A nominal wage is the rate of pay employees are compensated. If you're paid $15.00 per hour, your nominal wage is $15.00 per hour. The most important thing to know about a nominal wage is that it is not adjusted for inflation. Inflation is an increase in the general price level in an economy. Money wages is another term used by some people for nominal wages.

Nominal Wages and Inflation

Since a nominal wage is not adjusted for inflation, it does not accurately reflect the purchasing power your wage provides you. In the simplest terms, prices usually rise, and a dollar today is worth more than the same dollar tomorrow. The same is true of nominal wages.

If the wage rate doesn't keep up with inflation, your wages can't buy as much. In fact, even if you receive a raise in your wage, if the percentage increase in your wage is lower than the percentage of inflation, then you still have less earning power than you did the year before you got the raise. In order to see the effect of inflation on wages, you need to determine the real wage, which is the wage rate adjusted for inflation.

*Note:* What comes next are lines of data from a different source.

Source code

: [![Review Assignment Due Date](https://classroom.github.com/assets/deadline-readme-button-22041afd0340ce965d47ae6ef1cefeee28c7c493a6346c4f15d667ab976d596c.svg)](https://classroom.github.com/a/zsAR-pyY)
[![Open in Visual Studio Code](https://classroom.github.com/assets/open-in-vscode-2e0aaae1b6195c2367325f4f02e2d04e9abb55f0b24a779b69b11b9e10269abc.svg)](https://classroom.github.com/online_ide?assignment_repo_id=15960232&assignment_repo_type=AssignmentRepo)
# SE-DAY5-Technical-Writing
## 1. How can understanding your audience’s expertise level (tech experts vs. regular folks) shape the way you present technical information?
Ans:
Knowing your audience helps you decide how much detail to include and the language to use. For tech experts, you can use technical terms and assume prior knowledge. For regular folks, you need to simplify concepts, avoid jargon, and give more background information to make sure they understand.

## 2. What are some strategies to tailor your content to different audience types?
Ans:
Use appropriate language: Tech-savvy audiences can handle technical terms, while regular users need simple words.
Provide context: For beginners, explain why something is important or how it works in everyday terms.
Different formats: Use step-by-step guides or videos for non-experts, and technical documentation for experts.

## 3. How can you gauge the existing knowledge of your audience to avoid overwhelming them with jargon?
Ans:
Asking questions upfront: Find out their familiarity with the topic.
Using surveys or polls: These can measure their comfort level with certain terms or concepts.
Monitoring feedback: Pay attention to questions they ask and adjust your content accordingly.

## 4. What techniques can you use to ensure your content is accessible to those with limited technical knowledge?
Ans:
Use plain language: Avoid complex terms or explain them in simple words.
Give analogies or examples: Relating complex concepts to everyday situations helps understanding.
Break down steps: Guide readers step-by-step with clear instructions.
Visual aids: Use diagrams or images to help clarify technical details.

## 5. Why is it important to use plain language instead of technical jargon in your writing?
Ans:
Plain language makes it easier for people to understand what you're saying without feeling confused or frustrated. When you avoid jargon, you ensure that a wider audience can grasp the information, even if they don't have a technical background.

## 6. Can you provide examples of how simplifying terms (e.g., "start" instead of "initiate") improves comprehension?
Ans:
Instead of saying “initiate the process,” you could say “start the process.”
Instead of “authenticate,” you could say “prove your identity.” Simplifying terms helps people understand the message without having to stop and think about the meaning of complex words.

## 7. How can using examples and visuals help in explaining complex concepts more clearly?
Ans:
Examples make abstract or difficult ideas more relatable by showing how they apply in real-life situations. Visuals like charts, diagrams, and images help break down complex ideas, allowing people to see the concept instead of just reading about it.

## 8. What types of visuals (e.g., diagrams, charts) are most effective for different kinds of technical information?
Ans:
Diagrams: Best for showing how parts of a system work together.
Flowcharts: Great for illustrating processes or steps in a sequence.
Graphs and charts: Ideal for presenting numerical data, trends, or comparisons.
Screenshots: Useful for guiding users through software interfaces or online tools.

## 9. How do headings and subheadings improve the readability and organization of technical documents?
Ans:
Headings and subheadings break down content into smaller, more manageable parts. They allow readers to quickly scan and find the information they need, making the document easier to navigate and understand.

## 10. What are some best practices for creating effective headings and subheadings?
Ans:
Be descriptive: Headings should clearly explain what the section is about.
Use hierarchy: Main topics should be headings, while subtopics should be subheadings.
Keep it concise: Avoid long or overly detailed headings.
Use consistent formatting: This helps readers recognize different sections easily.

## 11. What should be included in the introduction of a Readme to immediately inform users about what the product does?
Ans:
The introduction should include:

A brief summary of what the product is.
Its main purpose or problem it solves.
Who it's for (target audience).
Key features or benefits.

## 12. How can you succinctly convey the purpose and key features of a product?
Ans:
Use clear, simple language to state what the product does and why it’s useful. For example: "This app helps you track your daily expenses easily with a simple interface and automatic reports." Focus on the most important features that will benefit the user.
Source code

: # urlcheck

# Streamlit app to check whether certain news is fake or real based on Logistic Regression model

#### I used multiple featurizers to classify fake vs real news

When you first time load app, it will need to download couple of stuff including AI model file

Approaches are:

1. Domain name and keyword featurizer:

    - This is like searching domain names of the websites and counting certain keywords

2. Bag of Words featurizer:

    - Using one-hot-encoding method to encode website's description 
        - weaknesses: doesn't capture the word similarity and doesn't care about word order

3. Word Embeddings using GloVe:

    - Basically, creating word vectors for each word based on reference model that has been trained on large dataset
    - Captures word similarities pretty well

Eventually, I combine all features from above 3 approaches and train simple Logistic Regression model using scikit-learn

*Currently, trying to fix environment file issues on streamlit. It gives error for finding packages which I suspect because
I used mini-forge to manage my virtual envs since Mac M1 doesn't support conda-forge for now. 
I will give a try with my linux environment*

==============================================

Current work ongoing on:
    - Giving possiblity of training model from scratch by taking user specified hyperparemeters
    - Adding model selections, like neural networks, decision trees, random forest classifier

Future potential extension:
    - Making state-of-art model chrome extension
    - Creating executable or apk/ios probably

Reaction to Declining Nominal Wages

Wages are like any other good and are subject to the law of supply and demand. If the demand for labor decreases and the supply stays the same or increases, the nominal wage offered by employers in exchange for labor decreases. On the other hand, if the demand for labor increases, but supply stays the same or decreases, then the wage demanded by potential employees will increase. Nominal wages stabilize where the supply of labor equals the demand for the labor.

Economists vary on how they perceive people's reaction to a decrease in nominal wages. Economists of the classical school of thought assume that individuals are completely rational and will respond to changes in the real value of wages rather than the nominal value. Under this theory, a pay decrease will not necessarily be considered a bad thing so long as your purchasing power stays the same.